To spory progres w porównaniu z 2018 rokiem, gdy bilans był ujemny i to mocno. Import przewyższył wtedy eksport o 19,5 mld zł. Miało to negatywny wpływ m.in. na statystyki PKB. Teraz dane te okazały się wsparcie wzrostu gospodarczego.
Za granicę sprzedaliśmy towary za 1 bln 13,7 mld zł, jednocześnie importując produkty za 1 bln 5,8 mld zł. W porównaniu z poprzednim rokiem eksport urósł o 6,6 proc. - prawie dwukrotnie mocniej niż import.
Oczywiście główni partnerzy Polski są w Unii Europejskiej. Prawie 80 eksportu szło właśnie do UE. Gorzej z importem, w którym stanowiła niecałe 60 proc. Przede wszystkim za sprawą Chin. To drugi największy kraj z punktu widzenia polskiego importu, odpowiadający za ponad 12 proc. obrotów (125 mld zł).
To pokazuje jak groźny z perspektywy polskiego biznesu może być koronawirus. Jeśli epidemia nie zostanie szybko powstrzymana, może dojść do poważnych utrudnień w handlu. Już w tej chwili są problemy ze sprowadzaniem niektórych towarów z Chin. O zagrożeniu opóźnień w dostawach informował ostatnio właściciel marki Reserved.
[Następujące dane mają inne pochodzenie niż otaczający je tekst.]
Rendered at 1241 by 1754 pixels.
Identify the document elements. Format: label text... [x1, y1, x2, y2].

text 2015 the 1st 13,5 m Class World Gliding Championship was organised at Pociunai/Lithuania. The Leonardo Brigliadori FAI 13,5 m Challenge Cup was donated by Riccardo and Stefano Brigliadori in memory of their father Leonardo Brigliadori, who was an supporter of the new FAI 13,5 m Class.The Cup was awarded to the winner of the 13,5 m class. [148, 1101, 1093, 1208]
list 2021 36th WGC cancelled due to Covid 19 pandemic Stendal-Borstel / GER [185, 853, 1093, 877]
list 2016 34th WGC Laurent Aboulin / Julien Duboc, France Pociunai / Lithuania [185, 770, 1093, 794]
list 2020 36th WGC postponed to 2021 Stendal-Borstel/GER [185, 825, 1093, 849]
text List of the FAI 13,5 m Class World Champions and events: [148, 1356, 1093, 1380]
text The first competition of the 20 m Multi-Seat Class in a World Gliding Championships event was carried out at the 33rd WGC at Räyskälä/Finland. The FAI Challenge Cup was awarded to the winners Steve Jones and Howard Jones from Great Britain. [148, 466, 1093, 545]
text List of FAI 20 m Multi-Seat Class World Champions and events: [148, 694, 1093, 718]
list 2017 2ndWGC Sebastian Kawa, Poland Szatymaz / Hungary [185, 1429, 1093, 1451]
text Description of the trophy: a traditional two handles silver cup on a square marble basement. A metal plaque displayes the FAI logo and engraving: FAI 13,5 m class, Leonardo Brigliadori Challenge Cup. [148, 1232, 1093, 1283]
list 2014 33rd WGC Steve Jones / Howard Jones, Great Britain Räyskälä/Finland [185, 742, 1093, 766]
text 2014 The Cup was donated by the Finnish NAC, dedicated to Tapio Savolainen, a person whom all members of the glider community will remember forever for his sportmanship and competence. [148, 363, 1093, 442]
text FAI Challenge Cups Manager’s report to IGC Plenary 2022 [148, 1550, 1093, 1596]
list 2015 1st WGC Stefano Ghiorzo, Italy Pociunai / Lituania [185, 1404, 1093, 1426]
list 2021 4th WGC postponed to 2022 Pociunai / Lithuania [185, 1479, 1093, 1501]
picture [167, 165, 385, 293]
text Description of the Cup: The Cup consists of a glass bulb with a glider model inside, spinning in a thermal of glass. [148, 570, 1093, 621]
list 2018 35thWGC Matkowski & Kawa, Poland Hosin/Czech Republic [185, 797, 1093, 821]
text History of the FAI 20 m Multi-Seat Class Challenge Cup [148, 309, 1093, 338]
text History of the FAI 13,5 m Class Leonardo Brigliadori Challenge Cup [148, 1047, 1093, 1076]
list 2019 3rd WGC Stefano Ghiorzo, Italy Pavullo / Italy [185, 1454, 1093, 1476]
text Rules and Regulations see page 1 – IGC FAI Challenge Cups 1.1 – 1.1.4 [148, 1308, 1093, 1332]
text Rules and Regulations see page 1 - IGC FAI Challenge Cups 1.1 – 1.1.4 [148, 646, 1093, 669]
Jedynym istotniejszym miejscem importu są Niemcy. Z tego kierunku trafiły do kraju towary za prawie 220 mld zł.
Mimo tak dużej kwoty, bilans w handlu z naszymi zachodnimi sąsiadami jest dodatni, bo eksport sięgnął tam 280 mld zł.
Warto podkreślić, że w porównaniu z 2018 rokiem nie ma regresu w handlu z Niemcami, a było takie zagrożenie w związku ze zdecydowanym spowolnieniem. Największa gospodarka UE zaliczyła tąpnięcie i tylko rzutem na taśmę uchroniła się przed recesją. W tych trudnych warunkach udało się o 4,2 proc. zwiększyć eksport i praktycznie utrzymać bez zmian poziom importu.
Jakie towary dominują w obrocie? W eksporcie największy wzrost dotyczył olei, tłuszczów, wosków, zwierzęcych i roślinnych (o 27,2 proc.) oraz napojów i tytoniu (o 10 proc.), natomiast spadek odnotowano w paliwach mineralnych, smarach i materiałach pochodnych (o 12 proc.).
W imporcie największy wzrost zanotowano w napojach i tytoniu (o 12,6 proc.) oraz maszyn, urządzeń i sprzętu transportowego i olei, tłuszczów, wosków, zwierzęcych i roślinnych (o 8,1proc.) natomiast spadek obserwowano w paliwach mineralnych, smarach i materiałach pochodnych (o 6,2 proc.), w towarach przemysłowych sklasyfikowanych głównie według surowca (o 2,6 proc.) oraz w surowcach niejadalnych z wyjątkiem paliw (o 1,4 proc.).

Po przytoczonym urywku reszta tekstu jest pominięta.